EUROfusion’s flagship facility was literally jumping for joy. The Joint European Torus (JET), the only fusion device capable of operating deuterium-tritium, has just delivered the most successful experimental campaign of the last five years. The newest results prepare the ground properly for the deuterium-tritium (DT) campaign, scheduled for 2019.

The staff was all smiles

“I haven’t seen so many smiley faces in the Control Room for years. This is the best indicator that we, as the JET Operator, did well”, says a relieved Dragoslav Ciric, Tokamak Operations Manager at the Culham Centre for Fusion Energy (CCFE) and home to JET. What made this campaign so successful was the proof of high machine reliability, high heating power and good plasma diagnosis.

Photo taken during the last shift of this year´s JET experiments. The campaign has provided plenty of valid data for the scientists. Picture: © protected by United Kingdom Atomic Energy Authority

Photo taken during the last shift of this year´s JET experiments. The campaign has provided plenty of valid data for the scientists. Picture: © protected by United Kingdom Atomic Energy Authority

Achieving reliable high-power beams was one goal. The Neutral Beam Injection (NBI) and Ion Cyclotron Resonance Heating (ICRH) delivered a machine performance of 23 to 26 MW as well as 4 to 6 MW with every JET pulse. NBI is a method of providing additional heating and current drive to the plasma using a beam of high velocity neutral atoms. In October 2016 alone, JET was able to achieve 68 high power NBI pulses. To put these numbers into perspective, this is more than the entire number of high power pulses obtained over the past five years!

Access to a new regime

Bringing the machine back on track was a tricky task since technical issues have hampered the tokamak for quite some time. The primary problem was related to the breakdowns (arcs) in the neutral beam high voltage transmission system. They were difficult to diagnose. The arcs were causing cross-talk between systems which had made the underlying cause difficult to find.  An ad-hoc task force with daily meetings had successfully analysed the problems. The experts deployed additional diagnostics on the transmission system, which rapidly brought JET back into operation, albeit with a maximum power limited to 28 MW. During the recent deuterium campaign, the system routinely functioned above 25 MW, providing access to a regime that has never been accessible on JET – with the new ITER-like wall, made of tungsten and beryllium, “We are now more confident of reaching high levels of fusion performance in JET with the ITER wall materials and of a rapid and successful push to high performance in ITER itself,” says JET’s Exploitation Manager Lorne Horton.

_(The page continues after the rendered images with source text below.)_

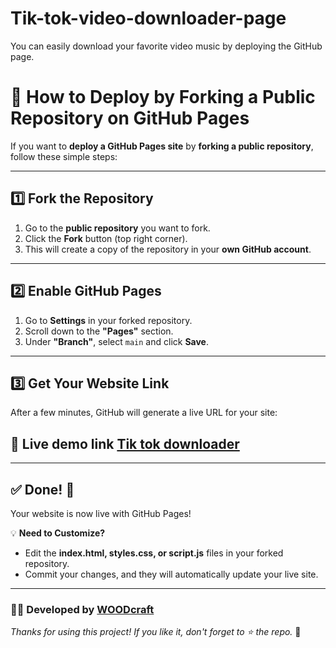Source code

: # Tik-tok-video-downloader-page
You can easily download your favorite video music by deploying the GitHub page.


# 🚀 How to Deploy by Forking a Public Repository on GitHub Pages  

If you want to **deploy a GitHub Pages site** by **forking a public repository**, follow these simple steps:  

---

## **1️⃣ Fork the Repository**  
1. Go to the **public repository** you want to fork.  
2. Click the **Fork** button (top right corner).  
3. This will create a copy of the repository in your **own GitHub account**.  

---

## **2️⃣ Enable GitHub Pages**  
1. Go to **Settings** in your forked repository.  
2. Scroll down to the **"Pages"** section.  
3. Under **"Branch"**, select `main` and click **Save**.  

---

## **3️⃣ Get Your Website Link**  
After a few minutes, GitHub will generate a live URL for your site:

## **🔗 Live demo link [Tik tok downloader](https://sudor2spr.github.io/Tik-tok-video-downloader-page/)**

---

## **✅ Done! 🎉**  
Your website is now live with GitHub Pages!  

💡 **Need to Customize?**  
- Edit the **index.html, styles.css, or script.js** files in your forked repository.  
- Commit your changes, and they will automatically update your live site.  

---

### **👨‍💻 Developed by [WOODcraft](https://t.me/Farooq_is_king)**  
_Thanks for using this project! If you like it, don't forget to ⭐ the repo._ 🚀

Pushing ITER to high performances

The results were presented during the 2016 Fusion Energy Conference. “Apart from JET’s technical reliability, we observed some very interesting and new physics,” says Xavier Litaudon, Head of EUROfusion’s ITER physics department. “For example, during the high-power deuterium campaign, we developed ITER operating scenarios that were much more stable than what we had achieved before,” he states.

Focussing on the DT campaign

With JET now in shutdown, EUROfusion will start with preparations for the next scientific programme. “We are going to analyse the results in detail, in order to prepare for the next campaigns, and draw some conclusions for ITER operation. The focus remains on the completion of the tritium-tritium operation in 2018 and deuterium-tritium in 2019-2020,” explains Xavier from EUROfusion. In the meantime, JET will receive upgraded components for the NBI system – in collaboration with ITER and US scientists and new Shattered Pellet Injector, which will allow the researchers to study disruption mitigation scenarios, and should also push JET up to its full power of 34 MW.